Thanks guys I got it figured out. I didnt realize the bail needed to be open for it to work. Now hopefully I can get out this year and hook into some nice wiskers!


----------



## ducky152000

if your using the clicker there is no need to prop your rod up on a stick. Doing that makes it harder for the cats to pull out the clicker. just lay your rod down on the ground with the reel up so it dont engage. just a helpful hint for someone who has never used reels with clickers.


----------



## Randy101

If your going to lay your rod on the ground and open the bail to use the clicker make sure you don't lay your rod down in a way that if it gets bumped or something, the handle could turn and engage the reel, if that happens and your not close to your pole and you get a run the fish will drag it in.

I have seen it happen before...... Just a heads up.


----------



## ducky152000

> I have seen it happen before...... Just a heads up.


If u seen it happen before the people catfishin must of had the reel handle on the ground because ive never had a proplem with that as long as the reel handle is up.
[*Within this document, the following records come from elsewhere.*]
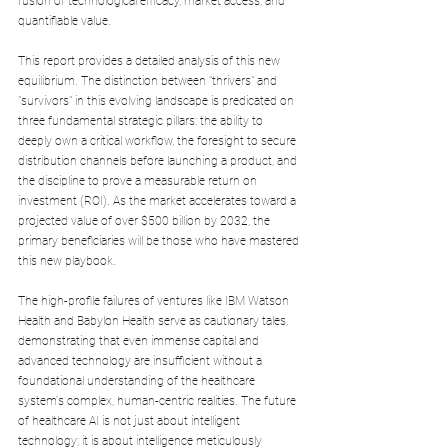
fusion of technological efficacy, market access, and 
quantifiable value. 
This report provides a detailed analysis of this new 
equilibrium. The distinction between "thrivers" and 
"survivors" in this evolving landscape is predicated on 
three fundamental strategic pillars: the ability to 
deeply own a critical workflow, the foresight to secure 
distribution channels before launching a product, and 
the discipline to prove a measurable return on 
investment (ROI). As the market accelerates toward a 
projected value of over $500 billion by 2032, the 
primary beneficiaries will be those who have mastered 
this new playbook. 
The high-profile failures of ventures like IBM Watson 
Health and Babylon Health serve as cautionary tales, 
demonstrating that even immense capital and 
advanced technology are insufficient without a 
foundational understanding of the healthcare 
system's complex, human-centric realities. The future 
of healthcare AI is not just about intelligent 
technology; it is about intelligence meticulously 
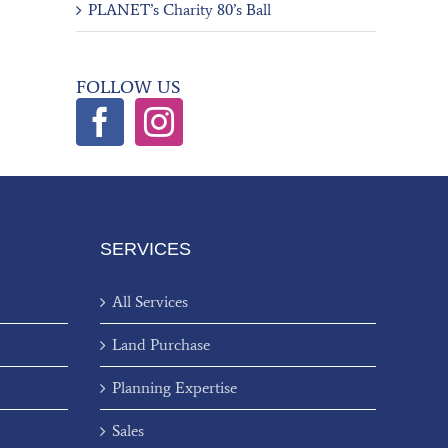
PLANET’s Charity 80’s Ball
FOLLOW US
SERVICES
All Services
Land Purchase
Planning Expertise
Sales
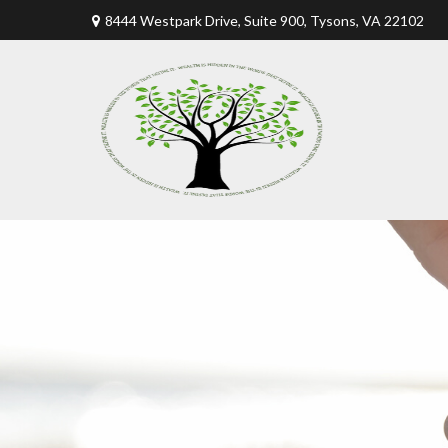
8444 Westpark Drive, Suite 900,
Tysons,
VA
22102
I used to have alot of 6000s and 6500s and never once had that happen to me. I guess it could happen to carelessness people but people like that dont last long flathead fishin. just my .2


----------



## Randy101

ducky152000 said:


> If u seen it happen before the people catfishin must of had the reel handle on the ground because ive never had a proplem with that as long as the reel handle is up. I used to have alot of 6000s and 6500s and never once had that happen to me. I guess it could happen to carelessness people but people like that dont last long flathead fishin. just my .2


It would be my guess that he is new to baitcasters and I was just giving him something else to think about when laying the pole down on the ground.

I personally would use a type of rod holder that keeps the whole rod (and reel) off the ground, especially at a river bank. I can't stand dirt, mud and sand on and in my gear.


----------



## Randy101

ducky152000, At least you edited your post to include some valuable information.


----------



## tornwaders

Who said anything about propping it up on a stick? I hold my rod.


----------



## catfish_hunter

Randy101 said:


> It would be my guess that he is new to baitcasters and I was just giving him something else to think about when laying the pole down on the ground.
> 
> I personally would use a type of rod holder that keeps the whole rod (and reel) off the ground, especially at a river bank. I can't stand dirt, mud and sand on and in my gear.


If your into rod holders get ahold of Driftmaster, they have some really nice bank rod holders but you have to email or call them...I too hate having my rods and reels get really dirty and there are some places I fish that there is sand and you definately dont want that getting in your reels! There are certain places especially at the lakes that I dont use rod holders though, just lay my rods on the ground...Like Ducky had said before, just make sure to put the reel handles up...Another thing, IMO I wouldnt use the BCX reel I dont like them, I would go with a 6500 C3 they are a little heavier, and IMO have a better clicker...


----------



## ducky152000

when there is sand and dirt i use pieces of tarp 2 feet wide and 4 feet long to lay em on. keeps ur reels clean and when it rains u dont get any sand in it from rain drops. I can see using rod holders on the river to keep more of your line out of the water which creates less drag but i still dont use em when i do fish the river i usualy set up on spots on the river that is far from where i park so the less stuff the better. I know there is time for rod holders but i think its rare.


----------



## catfish_hunter

Tarp...hmmmm....Thats alot less weight than rod holders!  Thats a good idea ducky!


----------